Фабий почесал голову в задумчивости.
— Нет, римляне не пользуются такими штуками, — наконец сказал центурион. — Да и есть ли какая польза в них? В бою можно застрять в твоем «стремени» и что тогда? Конь будет тебя волочить по земле? Ты же можешь погибнуть. Нет, мы без этого приспособления справимся… Сиди прямо, Иван Сальватор, держи равновесие…
Иван пытался держать равновесие, но у него это плохо получалось. Он постоянно поднимал руки, горбился, колени ходили ходуном, во избежание падения школяр часто хватался за седло. Фабий настаивал через каждые пять-шесть секунд, чтобы Иван выпрямился. Родин слушался, выпрямлялся, но потом забывал об осанке, и снова низко пригибался к лошадиной голове. В руках центуриона была длинная тростниковая палка, которой он иногда чувствительно, но не до жестокости, воспитывал своего неопытного в военном деле хозяина.
— Говорю, опусти руки и не держись за седло! Сидишь как старуха Пемфредо! Расслабь кисти!.. Вот так!.. Держи повод!..
— Я держу…
— Плохо держишь! Выпрямись! Да порази тебя молнии Юпитера, сколько раз тебе это надо повторять! — сердился учитель. — Ты подобен трясущемуся мешку с яблоками. Еще раз говорю, выпрямись, или иначе получишь палкой по хребту!
Иван несколько раз падал с лошади, но стоически преодолевал боль и снова усаживался в седло. А оно, проклятое, стучало об зад и набивало синяки. Родину казалось, что даже Ганнибал смеется над его неумелостью. Это заводило новобранца еще сильнее, и он упорно и с яростной злостью включался снова в работу.
Когда окончился затяжной урок по верховой езде, Иван был выжат как лимон. У контуберналиса болел зад, внутренняя часть бедер, ноги, руки, спина. Имелись синяки, шишки и царапины. Но Иван был счастлив, что хоть как-то овладел непривычным делом.

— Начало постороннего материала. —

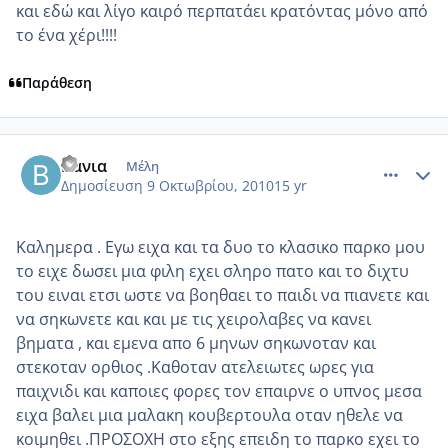
και εδώ και λίγο καιρό περπατάει κρατόντας μόνο από
το ένα χέρι!!!!
Παράθεση
comment_603127
Author stats
Βανια
Μέλη
Δημοσίευση
9 Οκτωβρίου, 2010
15 yr
Καλημερα . Εγω ειχα και τα δυο το κλασικο παρκο μου
το ειχε δωσει μια φιλη εχει σληρο πατο και το διχτυ
του ειναι ετσι ωστε να βοηθαει το παιδι να πιανετε και
να σηκωνετε και και με τις χειρολαβες να κανει
βηματα , και εμενα απο 6 μηνων σηκωνοταν και
στεκοταν ορθιος .Καθοταν ατελειωτες ωρες για
παιχνιδι και καποιες φορες τον επαιρνε ο υπνος μεσα
ειχα βαλει μια μαλακη κουβερτουλα οταν ηθελε να
κοιμηθει .ΠΡΟΣΟΧΗ στο εξης επειδη το παρκο εχει το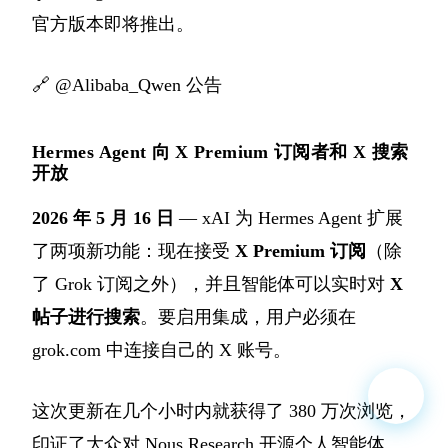
官方版本即将推出。
🔗
@Alibaba_Qwen 公告
Hermes Agent 向 X Premium 订阅者和 X 搜索
开放
2026 年 5 月 16 日
— xAI 为 Hermes Agent 扩展
了两项新功能：现在接受
X Premium 订阅
（除
了 Grok 订阅之外），并且智能体可以实时对
X
帖子进行搜索
。要启用集成，用户必须在
grok.com 中连接自己的 X 账号。
这次更新在几个小时内就获得了 380 万次浏览，
印证了大众对 Nous Research 开源个人智能体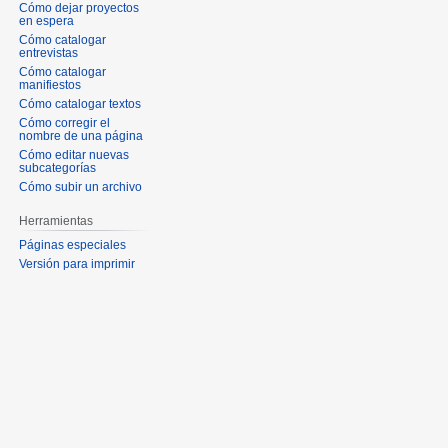
Cómo dejar proyectos
en espera
Cómo catalogar
entrevistas
Cómo catalogar
manifiestos
Cómo catalogar textos
Cómo corregir el
nombre de una página
Cómo editar nuevas
subcategorías
Cómo subir un archivo
Herramientas
Páginas especiales
Versión para imprimir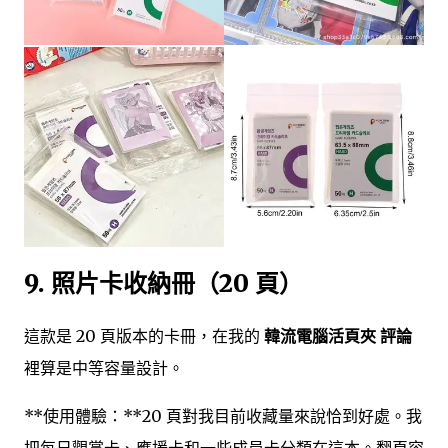
9. 照片卡收納冊（20 頁）
這款是 20 頁版本的卡冊，在我的
韓流電腦活頁夾 評論
裡算是中等容量設計。
**使用體驗：**20 頁對我目前收藏量來說恰到好處。我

Вечером в саду резиденции великого понтифика состоялся разговор Ивана с Цезарем.
— Ну как твои успехи в верховой езде, мой славный юноша? — спросил диктатор.
Родин охотно ответил:
— Понемногу овладеваю этим непривычным и трудным для меня занятием. Научился седлать, скакать. Мало-помалу. Фабий — прекрасный учитель.
— Ты мне нравишься, Иван Сальватор. Пожалуй, я тебя усыновляю, мой славный юноша. Отныне ты будешь зваться Иван Юлий Цезарь Сальватор. В свое время я так усыновил моего племянника Гая Юлия Октавия. Он сейчас в Эпире, в Аполлонии, с частью моих легионов. Готовиться к походу со мной против парфян и заодно учиться риторике и философии.
— Спасибо тебя, Цезарь, за щедрость! — искренне поблагодарил императора Родин. — Я в свою очередь хочу сделать тебе ответный подарок. Я собираюсь написать книгу о тебе, великий император.
— Что же дерзай, юноша, только после принесешь мне ее для тщательного ознакомления. Я внесу в нее свои поправки. Ты молод и вряд ли я думаю, ты сразу осилишь такое произведение, а я тебе помогу. Как мне в свое время помогал знаток словесности, мой друг и правитель Трансальпийской Галлии Авл Гирций. Читал ли ты, Иван Сальватор, мои записки о Галльской войне?